Cheeseburger Sliders and Homemade Ketchup
Everything tastes better in miniature, which is why sliders are so tasty! Even better - topping them with homemade ketchup.
Like mayonnaise, I rarely use ketchup. As in, I let a bottle *truly* go bad after about four years past it's "best by" date because I just don't really use it. So I haven't bought it after I tossed the last bottle. When I realized I REALLY wanted ketchup for the sliders, I realized it was time to just find a recipe. As the first three recipes I selected for instant pot ketchup were literally the same, clearly this is THE recipe! And oh boy, is it! I want to fry French fries at 9:30pm just so I can have a vehicle for this delicious sauce. I am never buying ketchup again.
I also needed buns for the sliders. I didn't want to get dressed and go out today. So instead, I found a recipe! I've tried several hamburger bun recipes before, but none turned out right. But I finally found a winner! These came out light and perfect and delicious. I am so excited.
- 2 lbs ground beef
- 1 teaspoon salt
- 2 teaspoons black pepper
- 1 teaspoon smoked paprika
- 1 teaspoon garlic powder
- 6 slices cheddar cheese
- 1/2 cup onion, minced
- 12 slider rolls
- Mustard
- Ketchup
- Preheat oven to 350 F.
- Mix the salt, pepper, paprika, and garlic powder into the ground beef. Press into a 9 x 13 baking dish. Bake for 15 - 20 minutes until it cooked through. Remove the beef patty to paper towels to drain.
- Slice the rolls in half lengthwise. Place the bottom half in a 9 x 13 pan, then place the beef patty on the rolls. Top with the cheese and sprinkle with onions. Bake for 5 - 7 minutes, until the cheese is melted.
- Remove the burgers from the pan and place on a cutting board. Squirt mustard over the burgers and spread ketchup on the underside of the tops of the buns. Place the tops on the burgers and cut the burgers apart.
- Enjoy!
- 2 1/4 teaspoons yeast
- 1/2 cup warm water
- 2/3 cup whole milk, room temperature
- 1 egg, room temperature
- 3 tablespoons butter, melted and cooled
- 2 tablespoons + 1 1/2 teaspoons sugar
- 1 1/4 teaspoon salt
- 1 cups AP flour
- 1 egg white
- 1 tablespoon sesame seeds
- Stir together the yeast and warm water in a large bowl and allow to proof for 10 minutes, until foamy.
- Whisk the egg and butter into the milk in a small bowl. In another bowl, whisk together the flour, salt, and sugar.
- Stir the milk mixture into the proofed yeast. Add the flour mixture and mix into a dough. Knead for 8 - 10 minutes, until soft and elastic.
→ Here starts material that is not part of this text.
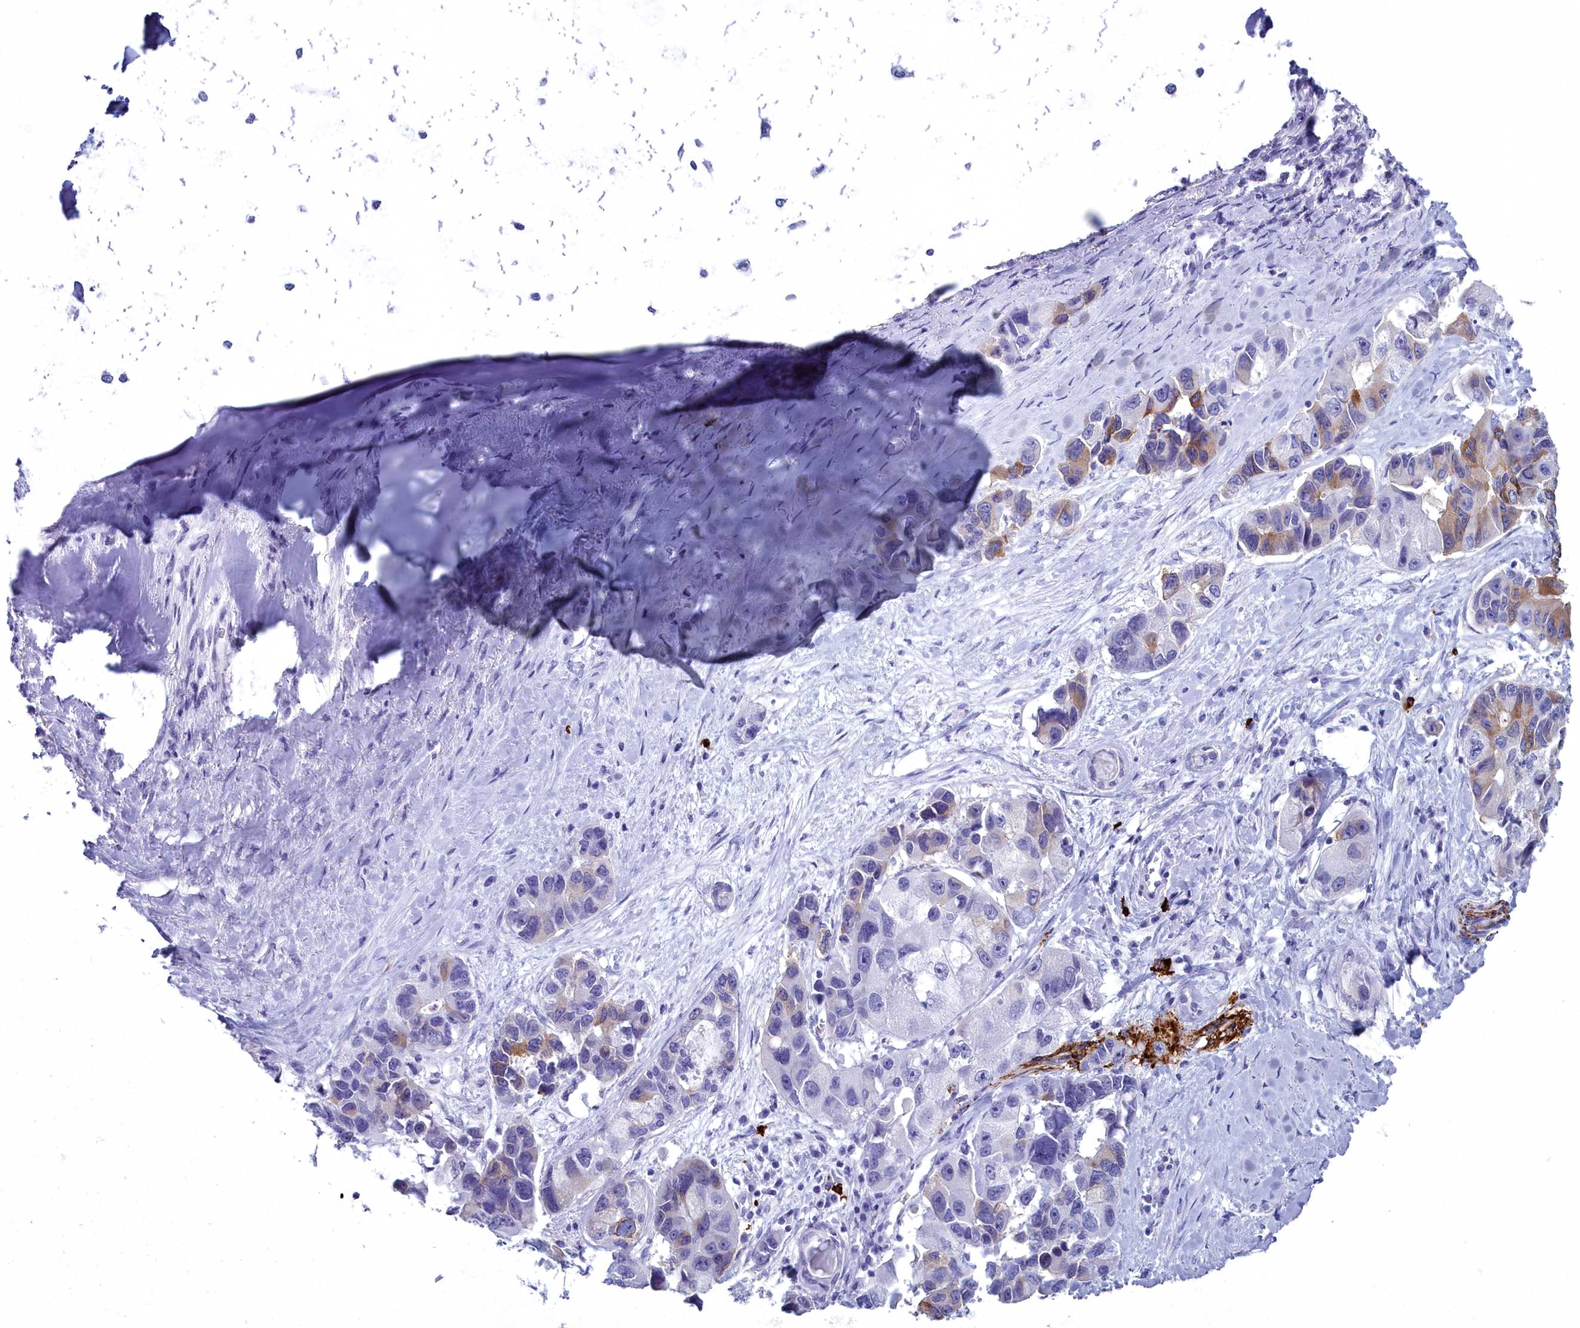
{"staining": {"intensity": "moderate", "quantity": "<25%", "location": "cytoplasmic/membranous"}, "tissue": "lung cancer", "cell_type": "Tumor cells", "image_type": "cancer", "snomed": [{"axis": "morphology", "description": "Adenocarcinoma, NOS"}, {"axis": "topography", "description": "Lung"}], "caption": "An immunohistochemistry histopathology image of tumor tissue is shown. Protein staining in brown highlights moderate cytoplasmic/membranous positivity in lung adenocarcinoma within tumor cells.", "gene": "MAP6", "patient": {"sex": "female", "age": 54}}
- Place the dough in a greased bowl, turning to coat, and cover with a towel, allowing to rise for 1 1/2 hours, or until doubled in size.
- Preheat oven to 350 F. Prepare a 9 x 13 pan by greasing it.
- Punch down the dough and divide into 12 pieces. Roll each piece into a ball and arrange in the prepared pan. Cover an allow to rise for another 30 minutes.
- Whisk the egg white with 1 tablespoon water. Brush over the risen rolls and sprinkle with sesame seeds.
- Bake the rolls for 15 - 18 minutes, until golden brown. Allow to cool for five minutes in the pan, then remove to a wire rack to cool completely.
- 2 lbs Roma tomatoes, quartered
- 1 tablespoon paprika
- 1 teaspoon salt
- 1/8 teaspoon cinnamon
- 1/8 teaspoon ground cloves
- 1/8 teaspoon garlic powder
- 1/4 teaspoon celery seeds
- 1/2 teaspoon Dijon mustard
- 1 tablespoon honey
- 1/8 onion, sliced
- 6 tablespoons apple cider vinegar
- 1 tablespoon corn starch
- 1 tablespoon water
- Add all the ingredients except for the corn starch and water into an instant pot. Use a potato masher to press the liquid out of the tomatoes.
- Put the lid on and set the pressure cook to high for five minutes.
- Use a natural release.
- Choose the saute function and saute for 10 minute to reduce the liquid by half.
- Stir together the corn starch and water, then stir into the ketchup.
- Use an immersion blender to blend the ketchup to smooth. OPTIONAL: Pass through a fine-mesh sieve to remove any remaining solids.
- Bottle and allow to cool before refrigerating.